Dimapur developed since the 19th century with a peculiar sense of urbanism. Without fixed lines of indigeneity, Dimapur continued to welcome all shades of “outsiders” without prejudice of community, class, caste, creed or criminal background.  

It has its pouches of facelessness. It has its secluded pockets and villages (colonies) of ethnicities with their own set of customary or religious laws, while others mingle, held together by the modern State (legality) as well as by Trade (capital). Naga journalist Y Merina Chishi had once aptly termed Dimapur as “a city of villages.”  

It is here that the Naga people amalgamate, without becoming marginal objects, with the idea and people of India.

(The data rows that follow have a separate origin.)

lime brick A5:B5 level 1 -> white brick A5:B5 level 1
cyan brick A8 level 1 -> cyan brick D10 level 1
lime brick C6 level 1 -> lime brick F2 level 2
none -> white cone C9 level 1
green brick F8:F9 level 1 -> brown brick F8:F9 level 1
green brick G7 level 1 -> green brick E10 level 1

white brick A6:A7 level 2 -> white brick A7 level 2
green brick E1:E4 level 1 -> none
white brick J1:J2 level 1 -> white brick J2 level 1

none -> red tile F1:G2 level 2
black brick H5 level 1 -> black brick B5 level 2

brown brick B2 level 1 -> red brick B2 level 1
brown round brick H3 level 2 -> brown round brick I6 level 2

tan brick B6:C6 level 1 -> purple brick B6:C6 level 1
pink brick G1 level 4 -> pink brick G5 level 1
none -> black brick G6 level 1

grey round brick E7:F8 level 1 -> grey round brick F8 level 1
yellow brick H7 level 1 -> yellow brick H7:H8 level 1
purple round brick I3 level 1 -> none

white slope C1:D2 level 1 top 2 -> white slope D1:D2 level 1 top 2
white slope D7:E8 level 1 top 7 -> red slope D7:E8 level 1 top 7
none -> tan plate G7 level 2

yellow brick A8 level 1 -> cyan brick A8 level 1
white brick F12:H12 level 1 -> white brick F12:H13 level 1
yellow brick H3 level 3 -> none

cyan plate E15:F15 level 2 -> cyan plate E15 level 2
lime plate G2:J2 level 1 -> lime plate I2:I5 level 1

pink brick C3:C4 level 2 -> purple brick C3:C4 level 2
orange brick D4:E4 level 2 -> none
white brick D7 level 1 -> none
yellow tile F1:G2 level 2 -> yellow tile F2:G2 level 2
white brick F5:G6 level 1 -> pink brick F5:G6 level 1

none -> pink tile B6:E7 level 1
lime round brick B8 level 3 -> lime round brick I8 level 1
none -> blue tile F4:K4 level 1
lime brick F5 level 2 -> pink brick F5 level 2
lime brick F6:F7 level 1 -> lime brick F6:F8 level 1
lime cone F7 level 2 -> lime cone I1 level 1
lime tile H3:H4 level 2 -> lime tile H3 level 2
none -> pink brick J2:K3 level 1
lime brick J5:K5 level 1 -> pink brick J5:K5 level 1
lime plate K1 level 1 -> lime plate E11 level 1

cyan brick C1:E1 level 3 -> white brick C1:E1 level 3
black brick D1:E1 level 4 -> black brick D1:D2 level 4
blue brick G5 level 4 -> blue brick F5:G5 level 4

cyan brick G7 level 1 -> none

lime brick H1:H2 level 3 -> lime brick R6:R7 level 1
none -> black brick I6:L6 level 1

It is here that the contemporary lingua franca of the Naga people, Nagamese, sounds right in its place—in its ease of the spoken word, it connects not just the various communities among the Nagas but also the Nagas with the non Nagas participating in Dimapur’s daily life.  

As one of the most militarised cities in the sub-continent, Dimapur becomes an odd site of militarisation—its experience felt by Naga and non Naga people alike.  

Dimapur is also a site for accumulation of money, power and status. Illegality here is just another word. This is where “modernity” truly drives the hammer home. Social life is not driven by moral ethics. Arbitrary lines of cosmopolitanism take the place of community ethics—clan, khel, village, community/tribe affiliations dilute as zones of loyalty. Individual choice rules. No contradiction is felt while walking into a bar to discuss a subject right after the evening prayer session.   Decision making has shifted from Morungs and customary courts to these cosmopolitan spaces, rendering decisions and ways of moving forward completely arbitrary, leading to various problems of divisions, discord and disunity.  

Ashis Nandy, Indian social theorist and critic, explains this arbitrary attitude. Asian Cosmopolitanism, he notes, means that people living in diverse communities learn to accept "the otherness of others," instead of striving to become global citizens who shed all prejudices and perceived differences. Segregated colonies or even churches are apt examples of this maintained “otherness” in Dimapur. Naga polity is increasingly influenced by this lived discourse of Dimapur—its crumbling institutions exemplify how.  

Alasdair MacIntyre, Scottish moral and political philosopher, resolves the dilemma theoretically by offering that morals and virtues can only be comprehended through a relation to the community in which people come from. To go by MacIntyre’s words would mean giving power back to people who continue to remain loyal to their immediate communities as the Naga polity once imagined—those who are in the villages, cultivating land or weaving shawls, living in the context binding them to central Naga virtues. However, these people today consist of the most powerless, poor and downtrodden in Naga society, their voices nullified. Leszek Kolakowski, Polish philosopher and historian, underlined the role of religious commitment as participation in community to keep it together as an integrated whole. But has the church succeeded in doing this in the pan Naga context—escaping the divisive fallout of modernity?  

Modernity cannot be discarded in today’s world with its new founds freedoms closely tied to the trinity of money-power-status. Thus, given the unique ways in which communality interplays with modernity in Dimapur, it is here that we may find a method. This will need some radical change in our perception and interaction with not just ourselves but, particularly, with “others.”  

Ashis Nandy bats for a “cultural conversation of equals” by overthrowing the invisible eye of the West from which all such conversations have come to be conducted (X community is oppressive of its women, Y is a stingy race, Z is attracted to violence—all inferior as opposed to the superior W, that is ‘us’). A dialogue of equals, Nandy writes, brings new modes of “self-reflexivity and self-criticism.”  

Dimapur, today, provides this space to explore new dimensions of dialogue between different communities of the Naga people, but, more radically, with those other communities that continue near-hidden cultural existence. Perhaps in unlocking and understanding the potential in the ‘other’, each of us can begin to engage within, thereby guiding modernity to where we can comfortably engage with it.